The movie A PROMISING YOUNG WOMAN (written by Emerald Fennell) was very upsetting for me and I walked out at the middle of it. I felt a sense of inner disgust at the way the woman “Cassie” is after vengeance against all young men. Here the victim and the vigilante collapse into a single entity or confluence and it is an overly complex story. As I left the movie theater, I had a flash in my mind about how similar the theme seemed to the old Westerns where the good (hero) cowboy is taking vengeance on several “bad guys” who killed his friends. He stalks them and kills them all.

But vengeance (male or female) is a place where a ‘fractured’ mind goes when it is striving to stay whole (sane). But in many cultures, revenge means ‘doing something’ right and justifiable.

While reading several reviews to find out the end of the movie, I found this description:

Much has been made about the film’s ending, the final way in which “Promising Young Woman” sets itself apart from its lineage. Cassie infiltrates the bachelor party of Nina’s rapist disguised as a stripper.
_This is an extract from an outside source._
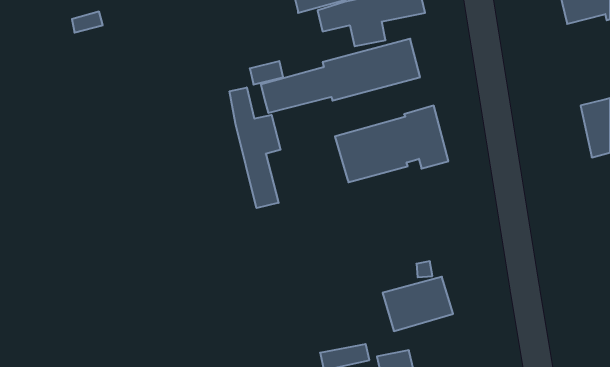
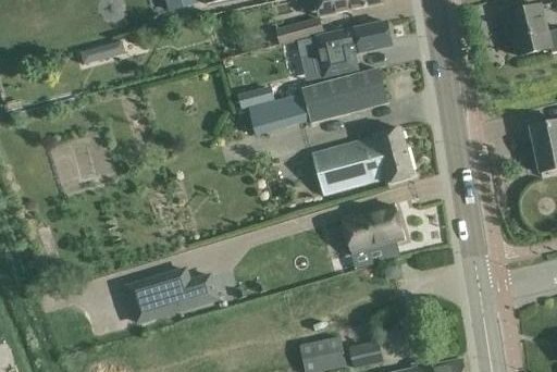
building: [230,87,281,208] -> none
building: none -> [126,270,216,322]
building: [383,277,453,331] -> [342,206,404,253]

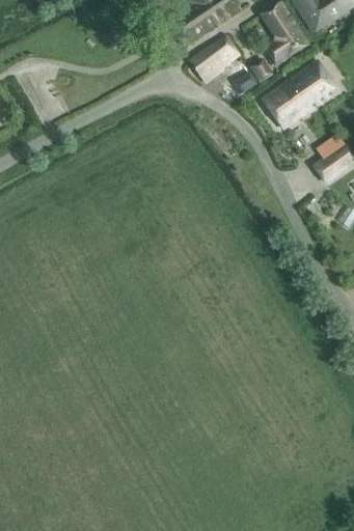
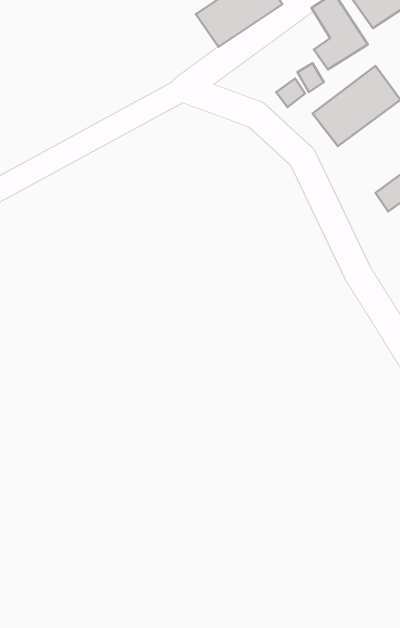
building: [189,34,237,81] -> none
She ties him up, tells him what she knows, tries to get him to admit to what he has done, and threatens to cut Nina’s name into his skin. He breaks free of his restraints and smothers Cassie with a pillow. It takes an agonizingly long time for her to die. It is as brutal as watching the rape we’ve never been witness to.”

Now, this is an amazing topic for a serious discussion, and I am inviting my male friends to meet and share freely their opinions and feelings about the movie. I am asking my friends to be open and free to keep the door of rational debate and do not enter a place that journalists call  “the cancel culture”. where all rational open sharing is quickly judged, and the blame is usually put on the men.

Young men, in my experience, are frightened to express themselves freely for fear of being castigated and blamed for injuring women. Many young men retire to their mobiles and stay quiet.

As I followed my own intuition regarding the origin of the movie script and as I read the interview with the writer published in the VULTURE (www.vulture.com),where the author, Emerald Fennell, states that she loved old cowboy movies – YES! I thought, here is the source of her script. A hero cowboy now converted in the girl Cassey, is on a rampage to avenge the killing of his friend and goes and kills all the bandidos (bad guys). Therefore, I am seeing a ‘cancel culture” model emerging in the movie where the hero is a woman, and the young men are the bad guys. As Gemma Tognini states in her newspaper article: “The mob does not always dress in black and wear dark glasses, and carry knives or guns, the mob also wear suits and dresses, and are everywhere.” So, my readers, here is the challenge – speak up and write your comments - and here is a question:

As viewers, we have our own questions to ask. Do filmmakers owe us realistic portrayals of rape and its aftermath, or may we take pleasure in revenge fantasies, in which real-life obstacles are cast aside?